Johnny was sitting on a low wall directly opposite her. Her heart quickened. He had shaved his stubbly beard. He looked good. She didn’t need this.

“What are you doing here?”

“Well, I work nearby. And by the way, it’s a free country.

People can go where they want.”

“So you just happen to pop up in my street?”

“I  wanted  to  see  you  again.”  He  spoke  softly,  solemnly, making it seem like an entirely reasonable desire. “There’s a lot we must still talk about.”

“What? Anything you have to say to me you can tell me right here and now.”

He looked down at his feet and remained silent.

“It was nice to catch up with you, but we’re grown ups now. We really don’t have that much in common.
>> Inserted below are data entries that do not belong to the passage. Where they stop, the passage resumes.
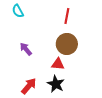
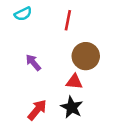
cyan semicircle: (18, 11) -> (23, 14), turned -88
red line: (67, 16) -> (68, 20), moved

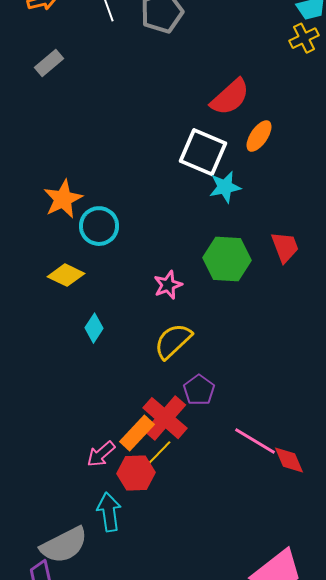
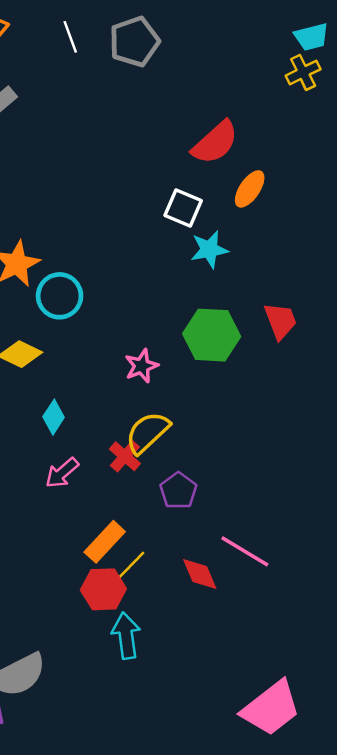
white square: (203, 152) -> (183, 208), size x0.7
red cross: (165, 418) -> (125, 456), moved, size x0.6
pink arrow: (101, 454) -> (62, 473), moved
red diamond: (289, 460) -> (200, 574), moved
cyan arrow: (109, 512) -> (126, 636), moved

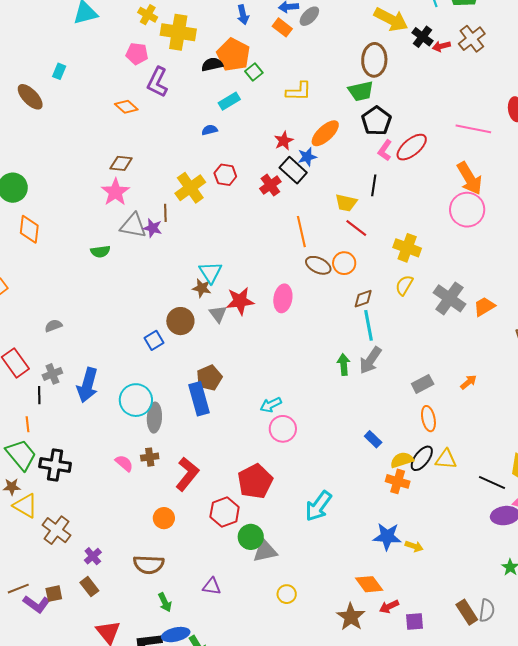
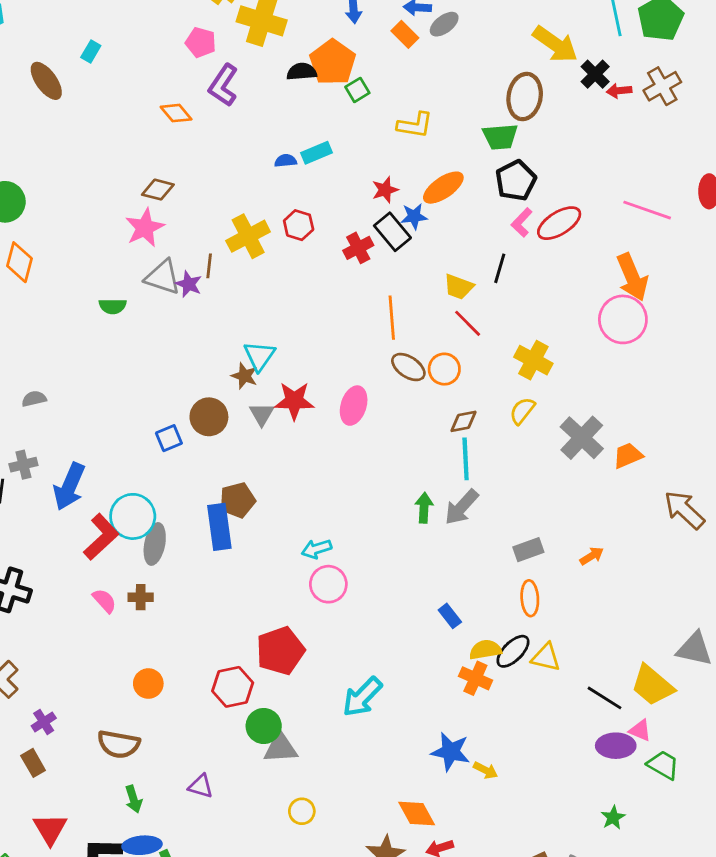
cyan rectangle: (229, 101) -> (316, 153), moved
red L-shape: (187, 474) -> (101, 537), moved

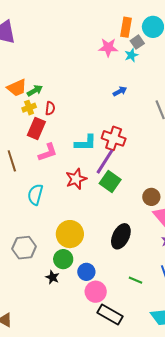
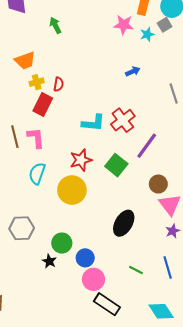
gray square: (137, 42) -> (165, 25), moved
green arrow: (35, 91) -> (55, 25), moved, turned -91
red cross: (114, 138) -> (123, 120), turned 30
pink L-shape: (48, 152) -> (36, 138), moved, turned -80
purple line: (105, 162) -> (147, 146), moved
yellow circle: (70, 234) -> (72, 190), moved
Life has to go on.”

Grace wasn’t going to waste any more time here if Johnny didn’t  have  anything  to  say.  She  turned  to  go.  He  stood  up swiftly and blocked her path with his body.

“Nothing in common, huh?’ An edge crept into his voice. “I see you, up and coming, office job. You forget where you came from?”

The accusation stung Grace. Of course, yes, she wanted nothing else but to forget where she had come from, but not in the way he was insinuating. She wasn’t like that. Tears pricked at her eyes.

“Wait, wait. Grace! I didn’t mean it. I just want to talk. Can you hear me out?”

Somewhere in her body, that body made up not of platelets and cells but of memory and forgetting, of love and the places that shape, a nerve jangled. She stroked the cross around her neck.

“I love you. I love you, Grace. That is what I have to say. You were the first person I loved, really loved, and I’ve always loved you. Not a day has gone by…. And then seeing you again. Those feelings, right there, right here…” Johnny struck the place on his chest where his heart would be. More words fell from his mouth like unripe fruit reluctant to leave the tree.

Grace looked at him, really looked at him. His eyes were moist, his face red.

He loved her still. What did that mean after all these years? Sympathy softened her. To say it like that, to someone you didn’t really know, must have been hard for him. And stupid. Another part of Grace delighted in his words. Had she not loved him too, every day, longed for him? Wondering and wishing, even after she’d given up waiting for him? Was that love? Or was it the remnant of that other love lost, so enmeshed with his disappearance: the longing for both of them blending into each other as day into night; just one gaping yearning for her mother and Johnny’s return. Was this love?

“I loved you too, for a long time, Johnny.” She sounded soft, defeated.

He lifted his head and gazed directly at her, the hypnotic eyes drinking and pulling at the same time. Much had changed about his face, but the long brown lashes, the inky stare, were as beautiful as she remembered.

“I wish we could just go somewhere and talk for a while, take our time.”

“My house is up the road.”

With those words, Grace knew that she had crossed every single boundary securing her place in the world. She was tugging away at the scaffolding of her life, and she knew it.

They walked wordlessly  to  the  gate  she’d  left  just  a  few minutes earlier. The street was quiet – all the neighbourhood children were at school. If there were people at home they gave no sign of it. Not a single car passed them, and if any lace curtains twitched as they entered the gate and walked up the steps to the front door, they remained oblivious to it.